Reputation: 103
overloading -> operator in c++
I saw this code but I couldn't understand what it does:
inline S* O::operator->() const
{
return ses; //ses is a private member of Type S*
}
so what happens now if I used ->?
Upvotes: 5
Views: 492
Answers (5)
Reputation: 6695
Is you have an instance of class O and you do
obj->func()
then the operator-> returns ses and then it uses the returned pointer to call func().
Full example:
struct S
{
void func() {}
};
class O
{
public:
inline S* operator->() const;
private:
S* ses;
};
inline S* O::operator->() const
{
return ses;
}
int main()
{
O object;
object->func();
return 0;
}
Upvotes: 2
Reputation: 170469
Now if you have
O object;
object->whatever()
first the overloaded operator-> will be called, which will return ses stored inside the object, then operator-> (built-in in case of S*) will be called again for the returned pointer.
So
object->whatever();
is equivalent to pseudocode:
object.ses->whatever();
the latter would be of course impossible since O::ses is private - that's why I call it pseudocode.

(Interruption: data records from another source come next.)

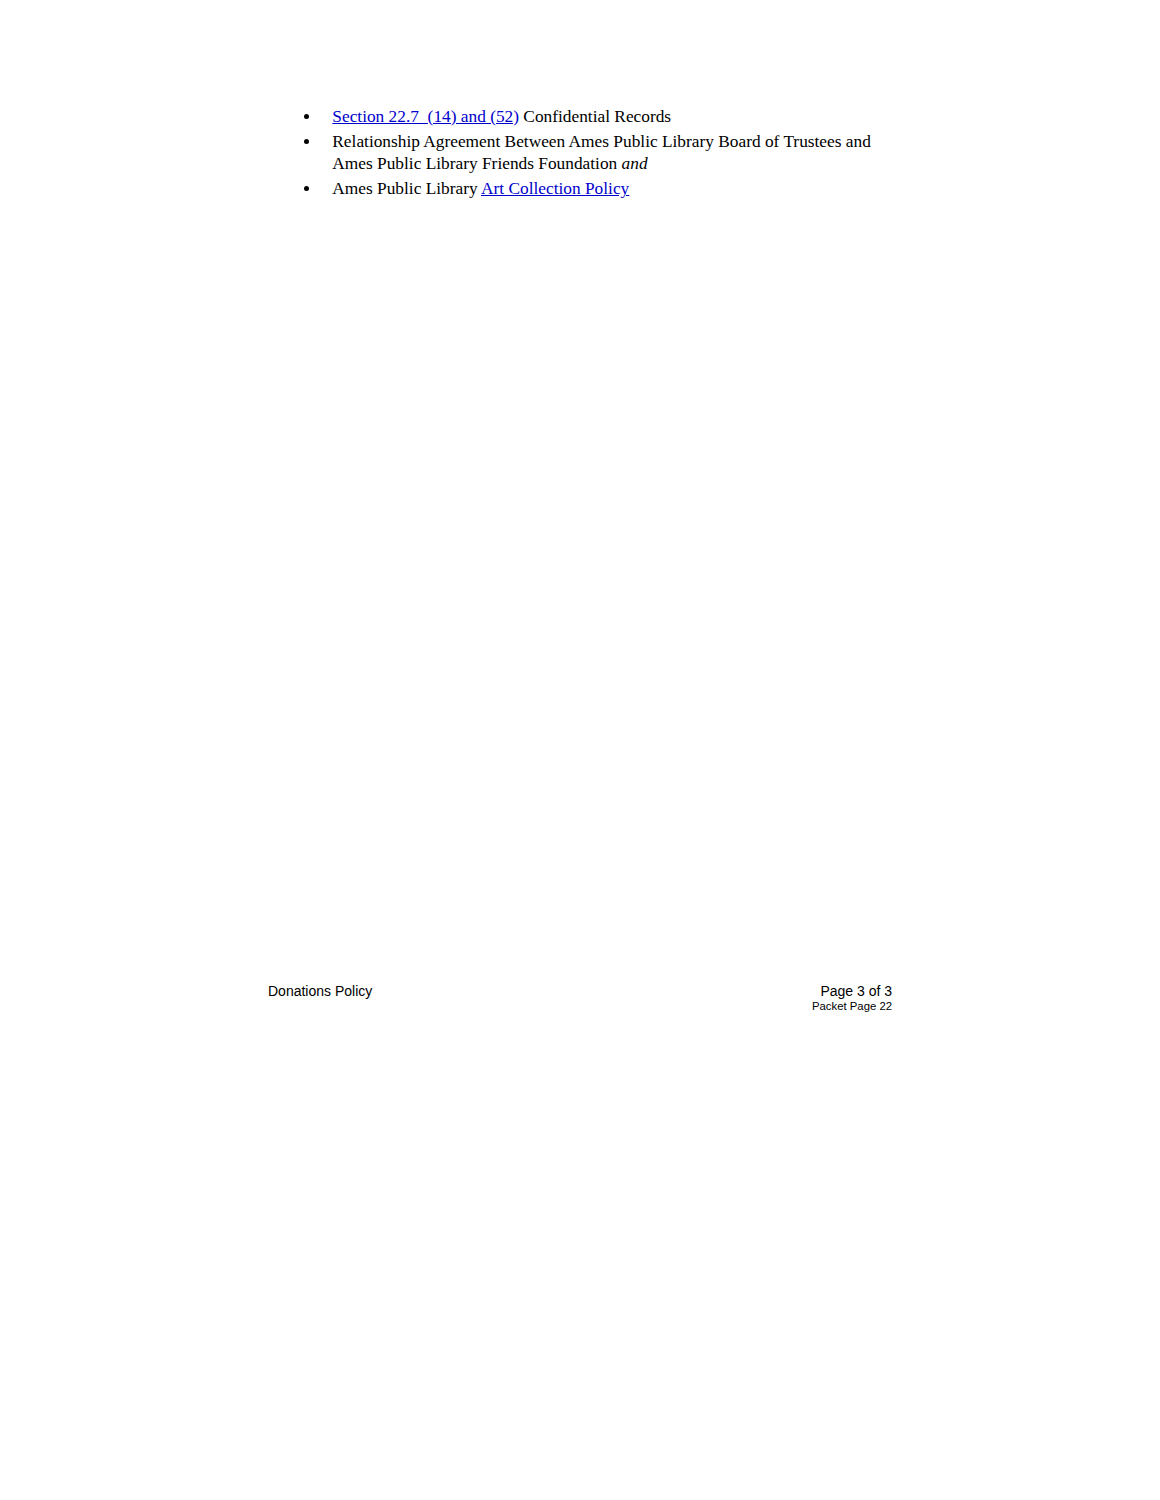Section 22.7 (14) and (52) Confidential Records
Relationship Agreement Between Ames Public Library Board of Trustees and Ames Public Library Friends Foundation and
Ames Public Library Art Collection Policy
Donations Policy
Page 3 of 3
Packet Page 22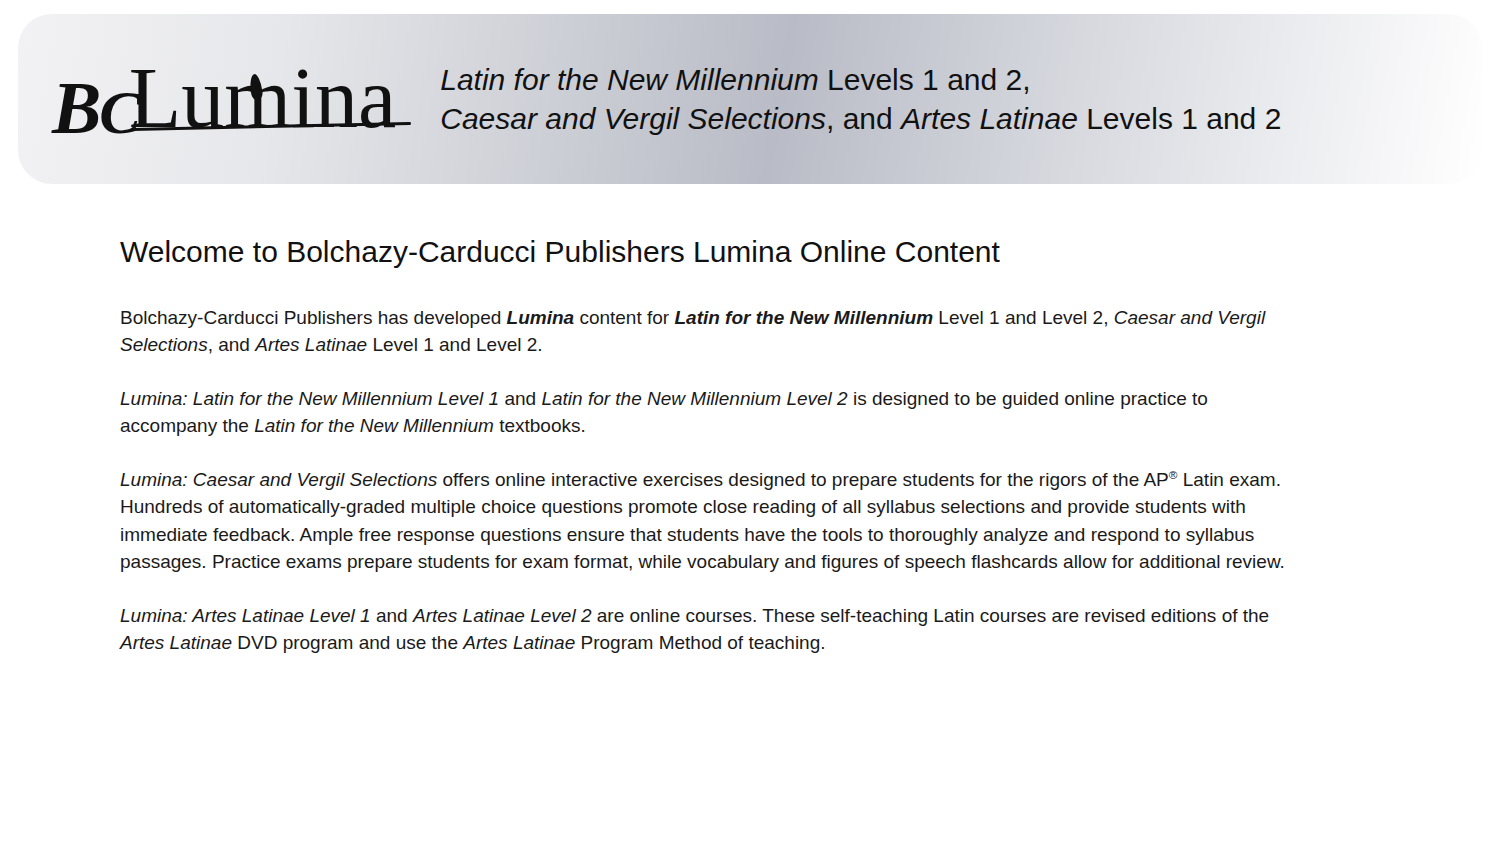BC Lumina
Latin for the New Millennium Levels 1 and 2,
Caesar and Vergil Selections, and Artes Latinae Levels 1 and 2
Welcome to Bolchazy-Carducci Publishers Lumina Online Content
Bolchazy-Carducci Publishers has developed Lumina content for Latin for the New Millennium Level 1 and Level 2, Caesar and Vergil Selections, and Artes Latinae Level 1 and Level 2.
Lumina: Latin for the New Millennium Level 1 and Latin for the New Millennium Level 2 is designed to be guided online practice to accompany the Latin for the New Millennium textbooks.
Lumina: Caesar and Vergil Selections offers online interactive exercises designed to prepare students for the rigors of the AP® Latin exam. Hundreds of automatically-graded multiple choice questions promote close reading of all syllabus selections and provide students with immediate feedback. Ample free response questions ensure that students have the tools to thoroughly analyze and respond to syllabus passages. Practice exams prepare students for exam format, while vocabulary and figures of speech flashcards allow for additional review.
Lumina: Artes Latinae Level 1 and Artes Latinae Level 2 are online courses. These self-teaching Latin courses are revised editions of the Artes Latinae DVD program and use the Artes Latinae Program Method of teaching.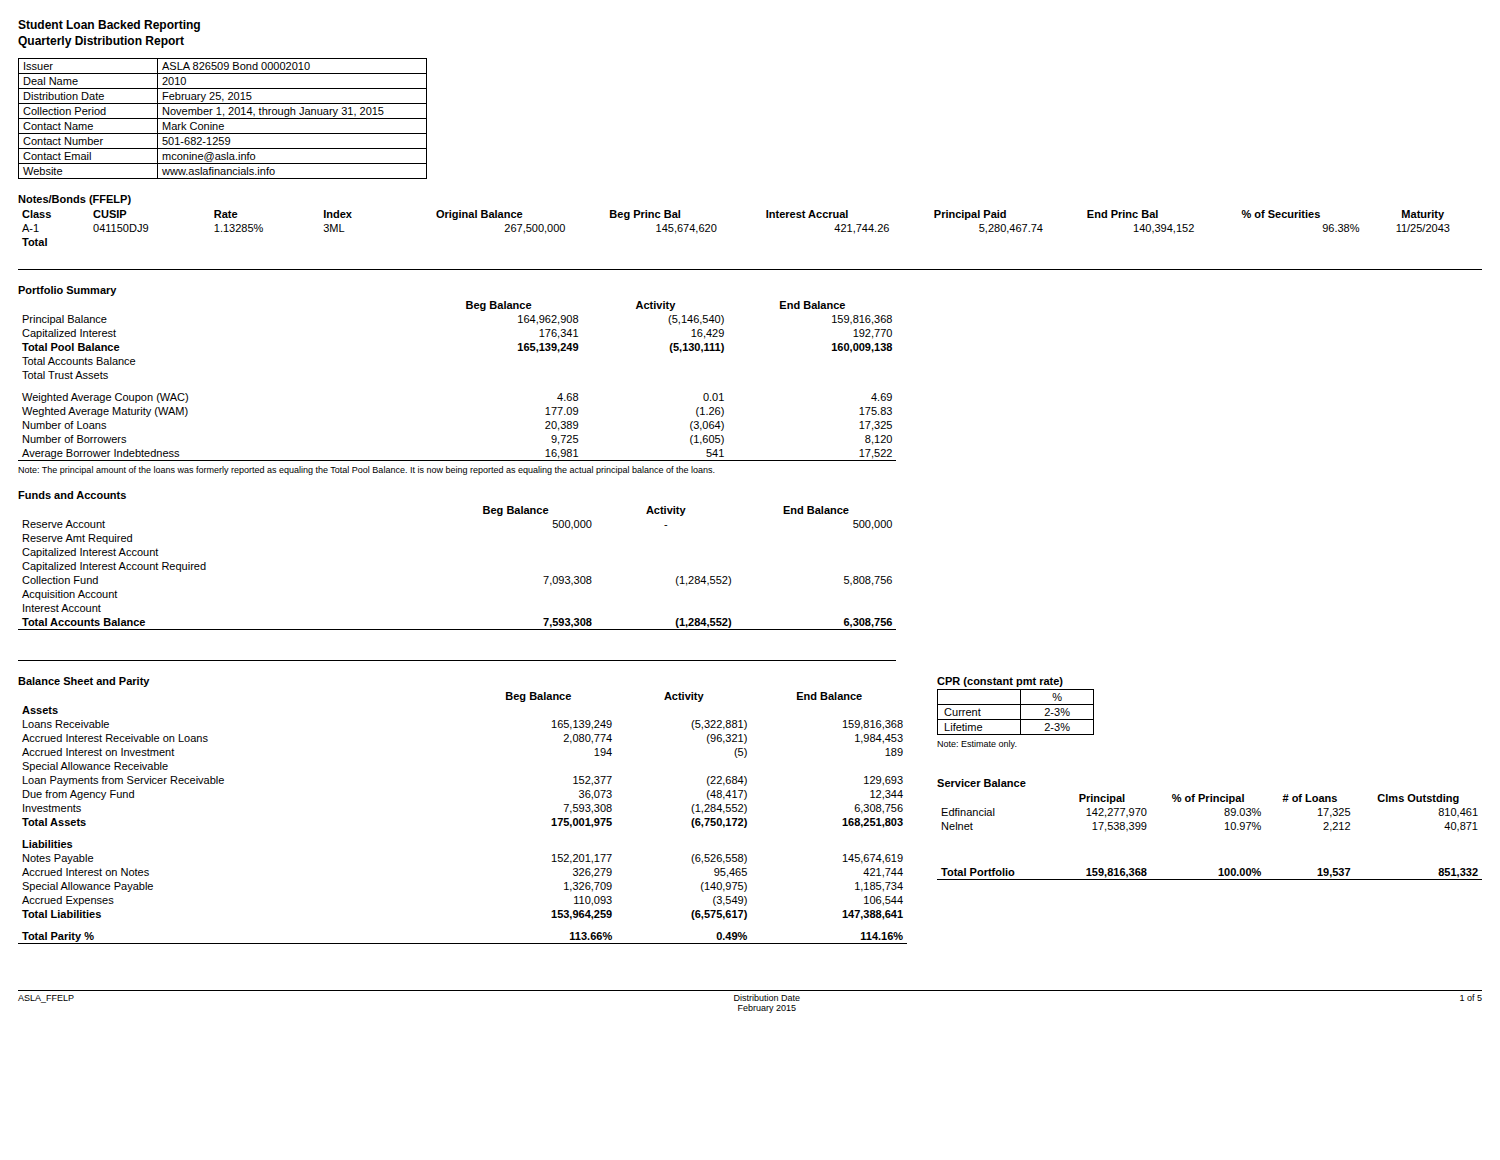Student Loan Backed Reporting
Quarterly Distribution Report
| Issuer | ASLA 826509 Bond 00002010 |
| Deal Name | 2010 |
| Distribution Date | February 25, 2015 |
| Collection Period | November 1, 2014, through January 31, 2015 |
| Contact Name | Mark Conine |
| Contact Number | 501-682-1259 |
| Contact Email | mconine@asla.info |
| Website | www.aslafinancials.info |
Notes/Bonds (FFELP)
| Class | CUSIP | Rate | Index | Original Balance | Beg Princ Bal | Interest Accrual | Principal Paid | End Princ Bal | % of Securities | Maturity |
| --- | --- | --- | --- | --- | --- | --- | --- | --- | --- | --- |
| A-1 | 041150DJ9 | 1.13285% | 3ML | 267,500,000 | 145,674,620 | 421,744.26 | 5,280,467.74 | 140,394,152 | 96.38% | 11/25/2043 |
| Total | |
Portfolio Summary
| | Beg Balance | Activity | End Balance |
| --- | --- | --- | --- |
| Principal Balance | 164,962,908 | (5,146,540) | 159,816,368 |
| Capitalized Interest | 176,341 | 16,429 | 192,770 |
| Total Pool Balance | 165,139,249 | (5,130,111) | 160,009,138 |
| Total Accounts Balance | | | |
| Total Trust Assets | | | |
| Weighted Average Coupon (WAC) | 4.68 | 0.01 | 4.69 |
| Weghted Average Maturity (WAM) | 177.09 | (1.26) | 175.83 |
| Number of Loans | 20,389 | (3,064) | 17,325 |
| Number of Borrowers | 9,725 | (1,605) | 8,120 |
| Average Borrower Indebtedness | 16,981 | 541 | 17,522 |
Note: The principal amount of the loans was formerly reported as equaling the Total Pool Balance. It is now being reported as equaling the actual principal balance of the loans.
Funds and Accounts
| | Beg Balance | Activity | End Balance |
| --- | --- | --- | --- |
| Reserve Account | 500,000 | - | 500,000 |
| Reserve Amt Required | | | |
| Capitalized Interest Account | | | |
| Capitalized Interest Account Required | | | |
| Collection Fund | 7,093,308 | (1,284,552) | 5,808,756 |
| Acquisition Account | | | |
| Interest Account | | | |
| Total Accounts Balance | 7,593,308 | (1,284,552) | 6,308,756 |
Balance Sheet and Parity
| | Beg Balance | Activity | End Balance |
| --- | --- | --- | --- |
| Assets | | | |
| Loans Receivable | 165,139,249 | (5,322,881) | 159,816,368 |
| Accrued Interest Receivable on Loans | 2,080,774 | (96,321) | 1,984,453 |
| Accrued Interest on Investment | 194 | (5) | 189 |
| Special Allowance Receivable | | | |
| Loan Payments from Servicer Receivable | 152,377 | (22,684) | 129,693 |
| Due from Agency Fund | 36,073 | (48,417) | 12,344 |
| Investments | 7,593,308 | (1,284,552) | 6,308,756 |
| Total Assets | 175,001,975 | (6,750,172) | 168,251,803 |
| Liabilities | | | |
| Notes Payable | 152,201,177 | (6,526,558) | 145,674,619 |
| Accrued Interest on Notes | 326,279 | 95,465 | 421,744 |
| Special Allowance Payable | 1,326,709 | (140,975) | 1,185,734 |
| Accrued Expenses | 110,093 | (3,549) | 106,544 |
| Total Liabilities | 153,964,259 | (6,575,617) | 147,388,641 |
| Total Parity % | 113.66% | 0.49% | 114.16% |
CPR (constant pmt rate)
| | % |
| Current | 2-3% |
| Lifetime | 2-3% |
Note: Estimate only.
Servicer Balance
| | Principal | % of Principal | # of Loans | Clms Outstding |
| --- | --- | --- | --- | --- |
| Edfinancial | 142,277,970 | 89.03% | 17,325 | 810,461 |
| Nelnet | 17,538,399 | 10.97% | 2,212 | 40,871 |
| Total Portfolio | 159,816,368 | 100.00% | 19,537 | 851,332 |
ASLA_FFELP
Distribution Date
February 2015
1 of 5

With such overload you can create a wrapper around a pointer - such wrapper is typically called smart pointer.
Upvotes: 11
Reputation: 4019
Anytime an object of type O uses the -> operator a pointer to ses will be returned.
Upvotes: 0
Reputation: 259
It overloads the operator -> of the class O, that returns now an S* instead of an O*
Upvotes: -1
Reputation: 4985
It's an overloaded operator that would return a pointer to some member of type S.
Like, if you write
O object;
(object->)...
the part (object->) would become your pointer.
Upvotes: 0